• Description of the task: Copy each of the following records word for word, keeping every line in its original order.

• Data to use:
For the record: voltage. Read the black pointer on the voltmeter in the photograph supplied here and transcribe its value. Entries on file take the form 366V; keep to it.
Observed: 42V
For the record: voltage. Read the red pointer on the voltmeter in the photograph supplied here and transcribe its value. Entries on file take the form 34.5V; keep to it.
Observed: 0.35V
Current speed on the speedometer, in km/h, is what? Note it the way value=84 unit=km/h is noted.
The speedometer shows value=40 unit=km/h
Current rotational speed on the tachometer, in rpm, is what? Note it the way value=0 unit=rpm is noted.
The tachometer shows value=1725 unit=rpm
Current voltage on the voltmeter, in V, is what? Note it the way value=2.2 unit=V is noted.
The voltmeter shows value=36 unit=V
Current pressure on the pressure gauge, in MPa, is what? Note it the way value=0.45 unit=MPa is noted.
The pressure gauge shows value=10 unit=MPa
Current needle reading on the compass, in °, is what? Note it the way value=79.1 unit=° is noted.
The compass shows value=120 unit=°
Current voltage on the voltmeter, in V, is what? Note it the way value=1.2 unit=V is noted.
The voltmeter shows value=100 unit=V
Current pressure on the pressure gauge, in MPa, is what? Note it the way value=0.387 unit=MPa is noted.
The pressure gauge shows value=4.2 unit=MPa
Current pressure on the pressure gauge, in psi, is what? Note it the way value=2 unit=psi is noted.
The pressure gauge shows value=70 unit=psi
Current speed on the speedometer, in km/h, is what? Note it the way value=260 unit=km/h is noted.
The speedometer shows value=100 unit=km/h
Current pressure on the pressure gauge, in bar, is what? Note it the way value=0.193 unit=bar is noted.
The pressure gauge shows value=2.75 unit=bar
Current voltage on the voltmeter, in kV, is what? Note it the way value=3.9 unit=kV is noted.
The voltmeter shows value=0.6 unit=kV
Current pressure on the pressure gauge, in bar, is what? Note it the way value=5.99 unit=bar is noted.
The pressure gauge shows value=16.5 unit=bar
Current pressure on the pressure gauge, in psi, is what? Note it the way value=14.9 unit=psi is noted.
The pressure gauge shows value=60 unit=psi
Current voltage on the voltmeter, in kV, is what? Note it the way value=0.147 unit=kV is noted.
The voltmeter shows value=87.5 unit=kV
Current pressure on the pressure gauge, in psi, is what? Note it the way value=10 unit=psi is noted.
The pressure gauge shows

• Solution to this problem:
For the record: voltage. Read the black pointer on the voltmeter in the photograph supplied here and transcribe its value. Entries on file take the form 366V; keep to it.
Observed: 42V
For the record: voltage. Read the red pointer on the voltmeter in the photograph supplied here and transcribe its value. Entries on file take the form 34.5V; keep to it.
Observed: 0.35V
Current speed on the speedometer, in km/h, is what? Note it the way value=84 unit=km/h is noted.
The speedometer shows value=40 unit=km/h
Current rotational speed on the tachometer, in rpm, is what? Note it the way value=0 unit=rpm is noted.
The tachometer shows value=1725 unit=rpm
Current voltage on the voltmeter, in V, is what? Note it the way value=2.2 unit=V is noted.
The voltmeter shows value=36 unit=V
Current pressure on the pressure gauge, in MPa, is what? Note it the way value=0.45 unit=MPa is noted.
The pressure gauge shows value=10 unit=MPa
Current needle reading on the compass, in °, is what? Note it the way value=79.1 unit=° is noted.
The compass shows value=120 unit=°
Current voltage on the voltmeter, in V, is what? Note it the way value=1.2 unit=V is noted.
The voltmeter shows value=100 unit=V
Current pressure on the pressure gauge, in MPa, is what? Note it the way value=0.387 unit=MPa is noted.
The pressure gauge shows value=4.2 unit=MPa
Current pressure on the pressure gauge, in psi, is what? Note it the way value=2 unit=psi is noted.
The pressure gauge shows value=70 unit=psi
Current speed on the speedometer, in km/h, is what? Note it the way value=260 unit=km/h is noted.
The speedometer shows value=100 unit=km/h
Current pressure on the pressure gauge, in bar, is what? Note it the way value=0.193 unit=bar is noted.
The pressure gauge shows value=2.75 unit=bar
Current voltage on the voltmeter, in kV, is what? Note it the way value=3.9 unit=kV is noted.
The voltmeter shows value=0.6 unit=kV
Current pressure on the pressure gauge, in bar, is what? Note it the way value=5.99 unit=bar is noted.
The pressure gauge shows value=16.5 unit=bar
Current pressure on the pressure gauge, in psi, is what? Note it the way value=14.9 unit=psi is noted.
The pressure gauge shows value=60 unit=psi
Current voltage on the voltmeter, in kV, is what? Note it the way value=0.147 unit=kV is noted.
The voltmeter shows value=87.5 unit=kV
Current pressure on the pressure gauge, in psi, is what? Note it the way value=10 unit=psi is noted.
The pressure gauge shows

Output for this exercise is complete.